> EXTRAIT DU DOCUMENT:

========

Le tome 3 de L’Etoile du Désert vient de paraître. Depuis quand l’idée a-t-elle germé dans vos têtes, à Stephen Desberg et toi, de repartir sur ce diptyque ?

Cela fait deux-trois ans que nous avons commencé à en parler, nous trouvions que c’était sympa de raconter l’histoire de cette fille qui porte le nom de la série mais que l’on n’avait pas eu l’occasion de voir dans le premier cycle. Comme je n’avais pas le temps de dessiner ces deux albums et que je suis très fan du travail de Hugues Labiano, j’ai proposé à Stephen Desberg de lui confier cette tâche. Hugues s’est montré très intéressé pour nous rejoindre dans cette aventure, je savais qu’il avait très envie de réaliser un western et j’étais donc ravi qu’il accepte le projet. Je souhaitais un dessinateur de grand talent qui n’imite pas mon style mais au contraire qui s’approprie la série.

========

> CONSIGNE ÉCRITE 1:
Selon l'entretien consacré à L'Etoile du Désert, pour quelles raisons la personne interrogée a-t-elle proposé à Stephen Desberg de confier le dessin à Hugues Labiano ? Répondez en une à trois phrases.
> CONSIGNE ÉCRITE 2:
Prolongez l'entretien consacré à L'Etoile du Désert en reprenant après sa dernière phrase.

> SECTION DES DONNÉES:
========

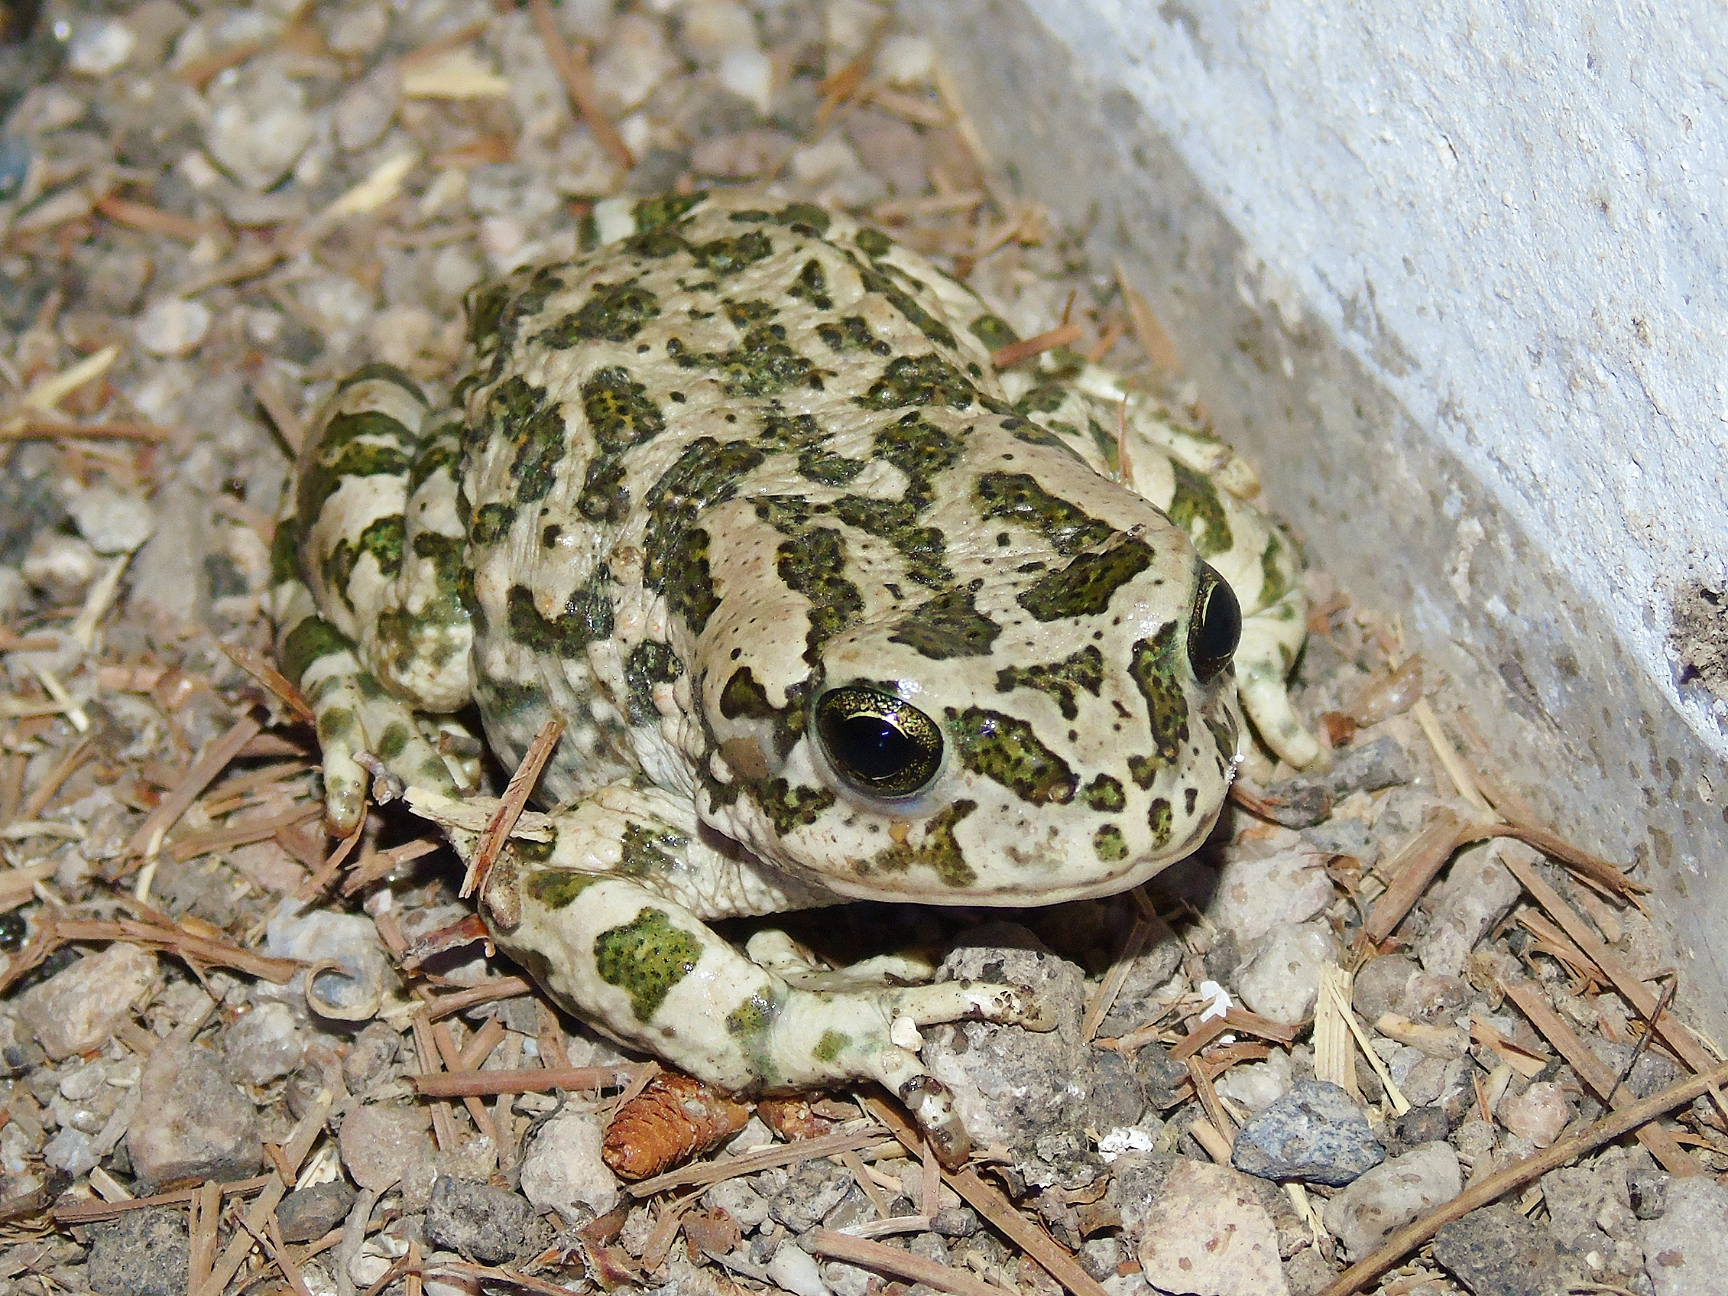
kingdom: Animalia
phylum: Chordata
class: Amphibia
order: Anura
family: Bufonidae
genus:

========

> RÉSULTAT DE L'EXERCICE 1:
La personne interrogée n'avait pas le temps de dessiner ces deux albums. Elle est en outre très admirative du travail de Hugues Labiano.

> RÉSULTAT DE L'EXERCICE 2:
En tant que directeur artistique, quels conseils lui as-tu apporté pour ce premier album ?

J’ai tout d’abord donné quelques idées au niveau du scénario, notamment celle de traiter le sujet sur cette Indienne que je n’ai pas eu l’occasion de dessiner dans les deux premiers tomes. L’histoire que Stephen Desberg a écrit n’est pas simplement basée sur cette fille, ce sont les destins croisés de quatre personnages où l’on retrouve l’ambiance de l’époque avec la confrontation entre les Indiens, les colons et les cow-boys. C’est en quelque sorte une étude de la société de cette période de l’Histoire. Mon rôle de directeur artistique était très simple, il consistait plutôt à motiver Hugues et le freiner un peu aussi, parce qu’il était tellement généreux dans ses planches au niveau des détails qu’en album cela ne se serait pas vu.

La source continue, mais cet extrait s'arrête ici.